In this study, a novel water-soluble CS/HA with silanized-hydroxypropyl methylcellulose (Si-HPMC) injectable hydrogel composite was designed for tissue engineering of cartilage. Si-HPMC was homogeneously distributed into CS/HA hydrogel system and had beneficial effects on improving mechanical properties, stabilizing the network of hydrogels, and slowing down weight loss at the expense of reducing gelation time and swelling ratio. The amount of Si-HPMC(3.0%) in the CS/HA hydrogel affected the surface morphology and the pore size of the composite scaffolds. The physicochemical properties of the hydrogel network morphology, surface properties, swelling rate, degradation behavior, and mechanical, rheological, and compressive properties can be manipulated by varying the weight ratio and concentration of the CS/HA hydrogel and Si-HPMC. Besides, L929 cells were viable and proliferated well on the CS/HA/Si-HPMC hydrogel during the period of in vitro cell culture. The existence of HA, one of the key components of cartilage, maybe due to this biocompatibility. In vitro chondrocytes seeded in the composite CS/HA/Si-HPMC hydrogels actually show significantly higher viability during culture time up to 21 days. These results demonstrated that these CS/HA/Si-HPMC hydrogels, especially the one consisting of 3% (w/v) Si-HPMC, exhibited the best comprehensive properties for bone regeneration applications.

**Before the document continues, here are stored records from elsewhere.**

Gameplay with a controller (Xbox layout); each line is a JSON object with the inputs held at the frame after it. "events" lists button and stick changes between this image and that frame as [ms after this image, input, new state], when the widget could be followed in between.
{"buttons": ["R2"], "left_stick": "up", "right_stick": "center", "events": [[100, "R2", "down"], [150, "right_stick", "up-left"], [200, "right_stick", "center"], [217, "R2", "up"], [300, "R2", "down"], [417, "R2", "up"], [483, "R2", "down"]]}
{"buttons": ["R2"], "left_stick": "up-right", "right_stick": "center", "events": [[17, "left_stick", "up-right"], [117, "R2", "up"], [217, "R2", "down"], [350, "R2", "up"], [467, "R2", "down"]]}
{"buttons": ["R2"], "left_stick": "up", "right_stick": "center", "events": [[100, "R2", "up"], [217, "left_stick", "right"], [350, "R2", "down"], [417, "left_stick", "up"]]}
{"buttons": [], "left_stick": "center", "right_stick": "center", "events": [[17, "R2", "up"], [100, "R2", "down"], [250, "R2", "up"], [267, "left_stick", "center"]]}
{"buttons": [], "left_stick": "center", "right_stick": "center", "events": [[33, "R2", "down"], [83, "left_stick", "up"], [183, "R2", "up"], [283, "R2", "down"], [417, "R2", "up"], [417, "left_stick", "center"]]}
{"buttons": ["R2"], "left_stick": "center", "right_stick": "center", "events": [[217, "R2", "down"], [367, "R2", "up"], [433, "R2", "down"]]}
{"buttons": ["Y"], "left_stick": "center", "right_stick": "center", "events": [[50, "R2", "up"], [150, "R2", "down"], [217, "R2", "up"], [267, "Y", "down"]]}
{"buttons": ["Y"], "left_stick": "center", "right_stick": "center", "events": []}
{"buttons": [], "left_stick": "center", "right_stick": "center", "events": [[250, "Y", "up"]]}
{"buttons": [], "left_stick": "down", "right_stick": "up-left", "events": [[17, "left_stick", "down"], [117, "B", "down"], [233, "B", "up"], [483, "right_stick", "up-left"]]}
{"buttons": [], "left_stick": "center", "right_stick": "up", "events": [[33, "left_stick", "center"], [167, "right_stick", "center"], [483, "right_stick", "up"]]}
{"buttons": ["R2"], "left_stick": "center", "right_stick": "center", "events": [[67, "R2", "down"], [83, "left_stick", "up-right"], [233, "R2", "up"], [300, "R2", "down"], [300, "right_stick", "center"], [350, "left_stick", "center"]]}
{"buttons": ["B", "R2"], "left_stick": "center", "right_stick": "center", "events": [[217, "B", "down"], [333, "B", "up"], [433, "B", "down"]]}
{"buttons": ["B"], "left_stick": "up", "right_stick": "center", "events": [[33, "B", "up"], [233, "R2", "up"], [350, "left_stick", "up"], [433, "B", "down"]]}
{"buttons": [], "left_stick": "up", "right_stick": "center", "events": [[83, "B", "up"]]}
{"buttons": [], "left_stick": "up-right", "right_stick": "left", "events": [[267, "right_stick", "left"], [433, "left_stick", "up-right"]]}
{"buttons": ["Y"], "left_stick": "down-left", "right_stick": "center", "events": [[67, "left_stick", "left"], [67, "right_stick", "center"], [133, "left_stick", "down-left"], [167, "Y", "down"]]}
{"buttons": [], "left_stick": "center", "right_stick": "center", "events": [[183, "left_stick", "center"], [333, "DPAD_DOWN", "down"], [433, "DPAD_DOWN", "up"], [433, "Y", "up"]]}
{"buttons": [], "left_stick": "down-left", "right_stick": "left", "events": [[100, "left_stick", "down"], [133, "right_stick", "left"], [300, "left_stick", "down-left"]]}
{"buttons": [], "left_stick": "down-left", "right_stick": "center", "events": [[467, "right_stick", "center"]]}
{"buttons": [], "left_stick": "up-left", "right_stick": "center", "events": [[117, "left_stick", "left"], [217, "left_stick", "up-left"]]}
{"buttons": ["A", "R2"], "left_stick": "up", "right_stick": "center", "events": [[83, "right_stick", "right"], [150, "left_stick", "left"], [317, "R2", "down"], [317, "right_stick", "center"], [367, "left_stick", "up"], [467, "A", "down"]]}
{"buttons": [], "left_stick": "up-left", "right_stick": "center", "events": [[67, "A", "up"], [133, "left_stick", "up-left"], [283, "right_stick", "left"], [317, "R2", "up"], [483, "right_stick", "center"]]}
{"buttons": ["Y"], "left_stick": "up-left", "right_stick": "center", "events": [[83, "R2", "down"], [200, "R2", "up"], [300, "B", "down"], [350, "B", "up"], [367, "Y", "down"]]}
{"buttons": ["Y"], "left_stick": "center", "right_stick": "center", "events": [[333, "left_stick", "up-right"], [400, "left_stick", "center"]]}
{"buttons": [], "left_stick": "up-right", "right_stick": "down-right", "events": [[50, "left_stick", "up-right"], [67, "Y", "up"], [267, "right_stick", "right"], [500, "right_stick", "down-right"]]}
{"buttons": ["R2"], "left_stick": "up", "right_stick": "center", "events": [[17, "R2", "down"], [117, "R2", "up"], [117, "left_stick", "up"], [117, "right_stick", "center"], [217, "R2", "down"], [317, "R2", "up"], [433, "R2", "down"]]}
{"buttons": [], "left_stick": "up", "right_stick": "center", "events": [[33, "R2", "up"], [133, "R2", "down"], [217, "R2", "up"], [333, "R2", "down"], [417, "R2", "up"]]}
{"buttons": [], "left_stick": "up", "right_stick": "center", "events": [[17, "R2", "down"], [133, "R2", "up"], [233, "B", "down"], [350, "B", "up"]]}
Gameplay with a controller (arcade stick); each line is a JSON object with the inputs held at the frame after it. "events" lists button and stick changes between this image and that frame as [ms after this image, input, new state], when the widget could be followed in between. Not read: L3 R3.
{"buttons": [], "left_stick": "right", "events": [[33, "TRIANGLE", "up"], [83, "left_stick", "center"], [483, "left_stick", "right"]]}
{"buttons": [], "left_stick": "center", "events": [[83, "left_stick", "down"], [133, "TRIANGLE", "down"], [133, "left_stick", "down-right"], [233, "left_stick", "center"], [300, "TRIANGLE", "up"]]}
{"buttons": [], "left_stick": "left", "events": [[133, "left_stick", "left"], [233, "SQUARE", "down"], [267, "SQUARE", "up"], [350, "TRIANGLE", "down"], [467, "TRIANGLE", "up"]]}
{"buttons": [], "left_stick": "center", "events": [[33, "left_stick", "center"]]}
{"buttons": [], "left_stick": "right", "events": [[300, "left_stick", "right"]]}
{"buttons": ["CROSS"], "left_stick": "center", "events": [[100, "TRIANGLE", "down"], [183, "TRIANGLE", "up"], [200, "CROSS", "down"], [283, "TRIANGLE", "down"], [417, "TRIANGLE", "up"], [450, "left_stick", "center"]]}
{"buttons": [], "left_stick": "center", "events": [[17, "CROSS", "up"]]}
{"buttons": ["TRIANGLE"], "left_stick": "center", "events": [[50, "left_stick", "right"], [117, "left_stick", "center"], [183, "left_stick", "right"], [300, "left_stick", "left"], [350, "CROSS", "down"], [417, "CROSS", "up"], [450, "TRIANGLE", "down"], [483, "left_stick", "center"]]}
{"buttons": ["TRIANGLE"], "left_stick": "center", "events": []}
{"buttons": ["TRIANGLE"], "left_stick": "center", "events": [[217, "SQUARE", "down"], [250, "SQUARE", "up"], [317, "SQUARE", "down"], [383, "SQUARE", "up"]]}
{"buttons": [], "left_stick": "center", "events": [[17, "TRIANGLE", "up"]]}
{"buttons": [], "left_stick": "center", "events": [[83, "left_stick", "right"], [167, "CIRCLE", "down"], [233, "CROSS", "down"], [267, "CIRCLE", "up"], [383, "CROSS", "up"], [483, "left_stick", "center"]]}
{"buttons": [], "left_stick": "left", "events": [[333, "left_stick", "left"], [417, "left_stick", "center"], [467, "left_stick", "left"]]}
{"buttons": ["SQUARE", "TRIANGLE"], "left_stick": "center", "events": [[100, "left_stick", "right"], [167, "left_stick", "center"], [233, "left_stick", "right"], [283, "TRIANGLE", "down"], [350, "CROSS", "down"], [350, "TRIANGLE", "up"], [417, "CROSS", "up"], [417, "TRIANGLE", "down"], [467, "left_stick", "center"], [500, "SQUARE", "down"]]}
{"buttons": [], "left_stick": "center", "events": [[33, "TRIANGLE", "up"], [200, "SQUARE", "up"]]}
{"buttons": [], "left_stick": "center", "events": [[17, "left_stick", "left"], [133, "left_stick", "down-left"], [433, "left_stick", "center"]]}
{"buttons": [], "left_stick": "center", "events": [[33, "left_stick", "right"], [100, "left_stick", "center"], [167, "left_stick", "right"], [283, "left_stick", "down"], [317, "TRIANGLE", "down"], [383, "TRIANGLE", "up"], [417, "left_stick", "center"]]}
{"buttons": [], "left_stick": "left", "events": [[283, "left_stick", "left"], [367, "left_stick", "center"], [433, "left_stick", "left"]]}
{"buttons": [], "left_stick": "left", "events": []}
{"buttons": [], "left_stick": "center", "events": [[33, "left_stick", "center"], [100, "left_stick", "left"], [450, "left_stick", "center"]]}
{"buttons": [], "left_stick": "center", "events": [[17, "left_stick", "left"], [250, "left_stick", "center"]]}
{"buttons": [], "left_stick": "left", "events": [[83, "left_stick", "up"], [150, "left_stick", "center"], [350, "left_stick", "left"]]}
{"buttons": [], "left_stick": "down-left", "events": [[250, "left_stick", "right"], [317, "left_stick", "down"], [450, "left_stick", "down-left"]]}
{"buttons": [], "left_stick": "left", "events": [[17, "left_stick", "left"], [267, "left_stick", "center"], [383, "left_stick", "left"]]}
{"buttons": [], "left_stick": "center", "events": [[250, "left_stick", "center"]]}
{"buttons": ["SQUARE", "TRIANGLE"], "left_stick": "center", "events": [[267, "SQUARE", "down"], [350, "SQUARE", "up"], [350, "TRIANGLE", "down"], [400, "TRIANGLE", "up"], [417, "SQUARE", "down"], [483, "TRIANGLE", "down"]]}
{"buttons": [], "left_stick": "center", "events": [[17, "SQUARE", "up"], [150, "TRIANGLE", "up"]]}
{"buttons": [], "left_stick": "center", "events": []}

The use of CS/HA/Si-HPMC hydrogels in subcutaneous or nude mice in conjunction with chondrocytes has shown their possible use for cartilage tissue engineering. Therefore, we believe that this injectable CS/HA hydrogel loaded with Si-HPMC is a promising tissue engineering strategy and has great potential for the clinical repair of cartilage tissue.

Disclosure statement

No potential conflict of interest was reported by the author(s).